Houghton Mifflin reading program features a selection from Last Summer With Maizon in the theme “Growing Up” in sixth grade. In the selection, a young girl named Margaret must deal with feelings of abandonment as her best friend, Maizon, leaves for a boarding school.
Original Goal
The reading program has “making inferences” as the weekly comprehension skill. Instruction concludes with a worksheet page.
Let’s do something better and ask students to infer from multiple points of view and incorporate visual art.
First Read: Margaret’s Point of View
Ask your students to read the selection and concentrate on Margaret’s point of view toward Maizon’s new life. Ask them to think of what Margaret might be imagining her best friend doing. They should note the details from the story that helped them come up with their ideas. I ask for page numbers to make our discussions go smoother.
Scaffolding The Task
The task is a little complicated, since students must infer what Margaret is thinking. Plus, there are no right answers, just likely and unlikely.
Do an example, where you imagine what one of your students was up to over the weekend: “I imagine that Jim went to the park and played basketball, since I always hear him talking about his favorite teams.”
A non-example always helps, also: “I wouldn’t imagine that Jim went to a cooking class, since, as far as I know, Jim doesn’t cook.”
Examples: My students imagined Maizon finding a new, better jump rope partner. They thought of her making a new friend to dress as twins with. They also pictured Margaret’s letters sitting unanswered while Maizon chatted with friends online.
Maizon’s Point of View
Students will go through a similar process the next day, this time considering what might really be happening to Maizon at her new school. Since Maizon’s real activities are not in the selection, students must infer based on the little information they have plus their own personal experiences.

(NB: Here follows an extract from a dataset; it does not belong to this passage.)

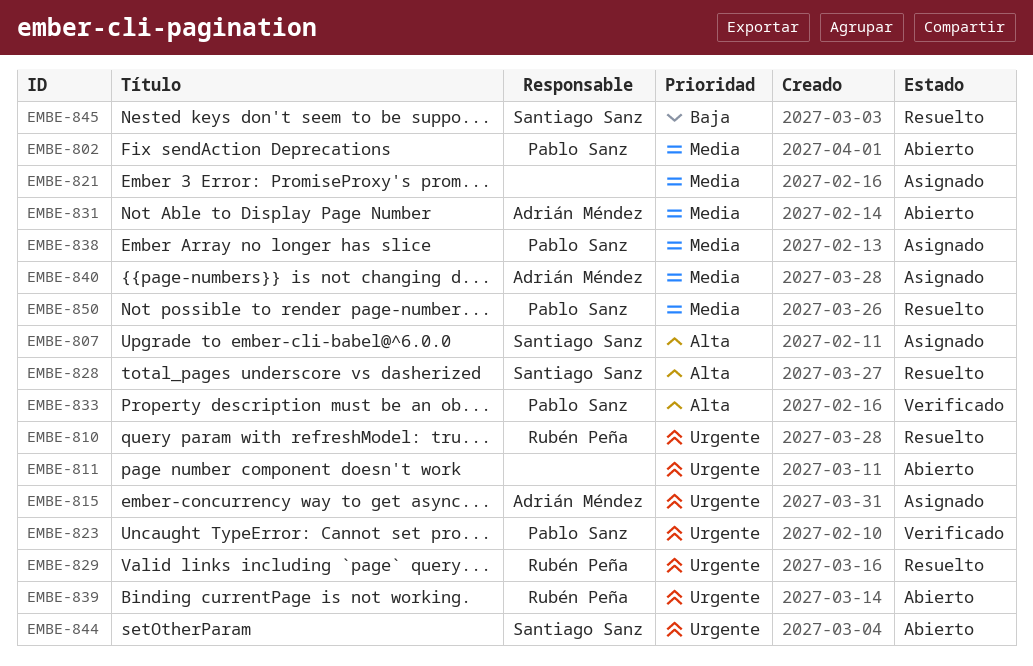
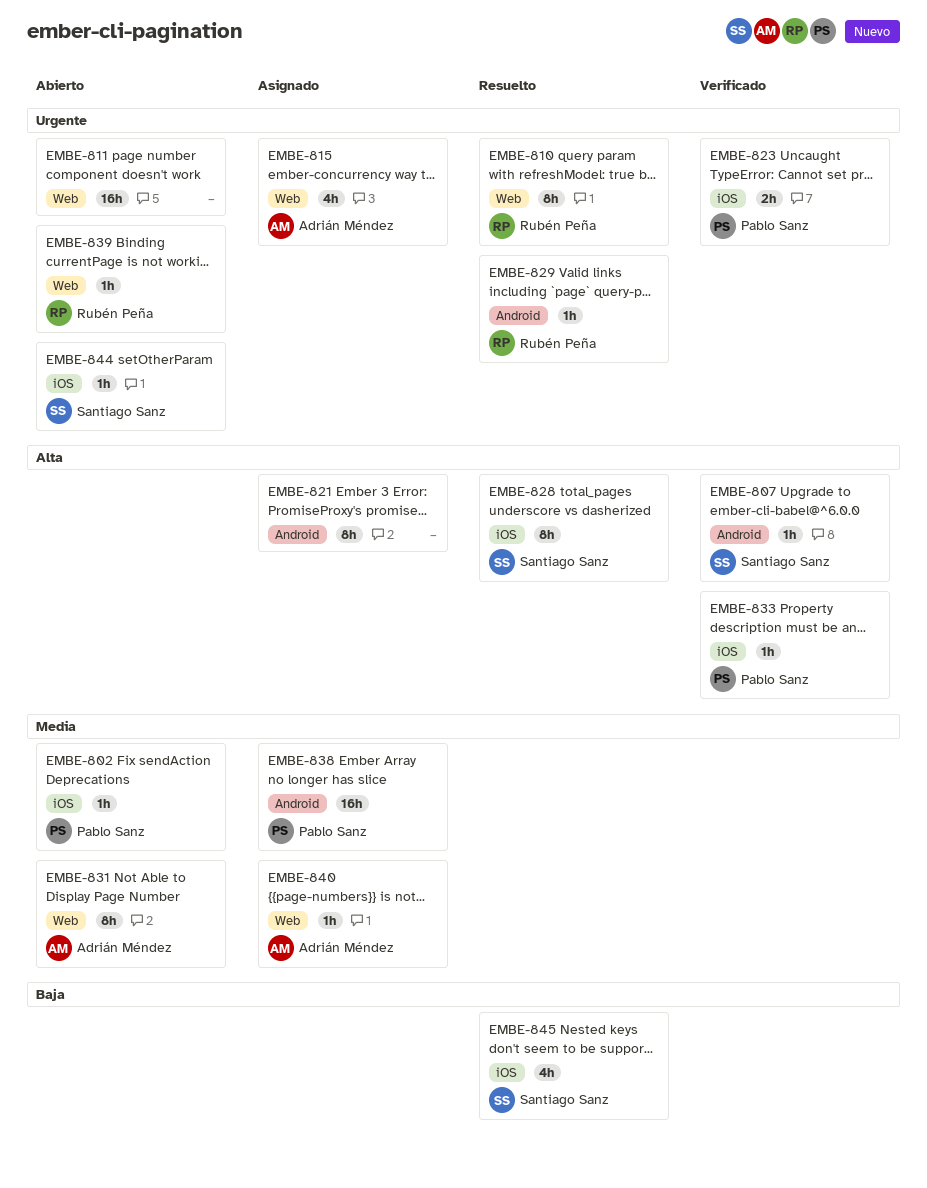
EMBE-807, status: Asignado -> Verificado
EMBE-821, priority: Media -> Alta
EMBE-850: present -> none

Students then imagine how Maizon may be struggling with more homework, since her school is more challenging. They thought of her struggling to find friends as a new student as a private school. They imagined Maizon standing with a jump rope and no friend to double-dutch with.
Students came up with great ideas for Maizon’s real life problems. Plus, since most students in my class switched schools to join the gifted program, this gives them a chance to reflect on their own experiences.
The Product
After two days of inferring, students create a “split screen” image, with one half visually representing Margaret’s idea of Maizon’s perfect new life, and one half showing life might really be like at the new school.
This can be as simple as a sketch on blank printer paper.
But if you’d like to, use this opportunity to discuss visual arts. Ask students to consider color and texture to representative different feelings in each side of the drawing. Show examples of classic art that use color to portray a mood. Feel free to experiment with collages or other mixed media products.
The Assessment
Now things get sticky. Do we grade the product? If so, What do we grade it on: the artistic representation of two points of view, the details featured in the art, the original notes the student took?
Part One: Presentation
With a product like this, which goes beyond our grade level standards, I like to have students present their work. I listen to their explanation and grade based on the communication of their ideas. I find that students’ explanation of their thinking is adds so much to their actual product. This grade then becomes part of the “listening/speaking skills” grades on our report cards.
If the product itself is below expectations, then I simply require a redo.
Part Two: Paper and Pencil
To assess students’ inferencing, I have a short answer response on our end-of-selection test. In this case, I would ask:
Was Margaret’s attitude towards Maizon justified?
Students then write a well-structured paragraph with at least three pieces of textual evidence. They may use their notes from the first and second readings (once students get used to this pattern, it improves their initial note taking as well). I grade the paragraph and include it as part of their literature analysis grade.
The Wrap Up
So with this idea, we include a challenging reading assignment, multiple points of view, a possible social/emotional discussion, visual arts, an oral presentation, and a written paragraph.
I get a couple of useful grades for report cards and a bunch of cool art to show off on the walls.
And it’s only taken me five years to get the kinks ironed out!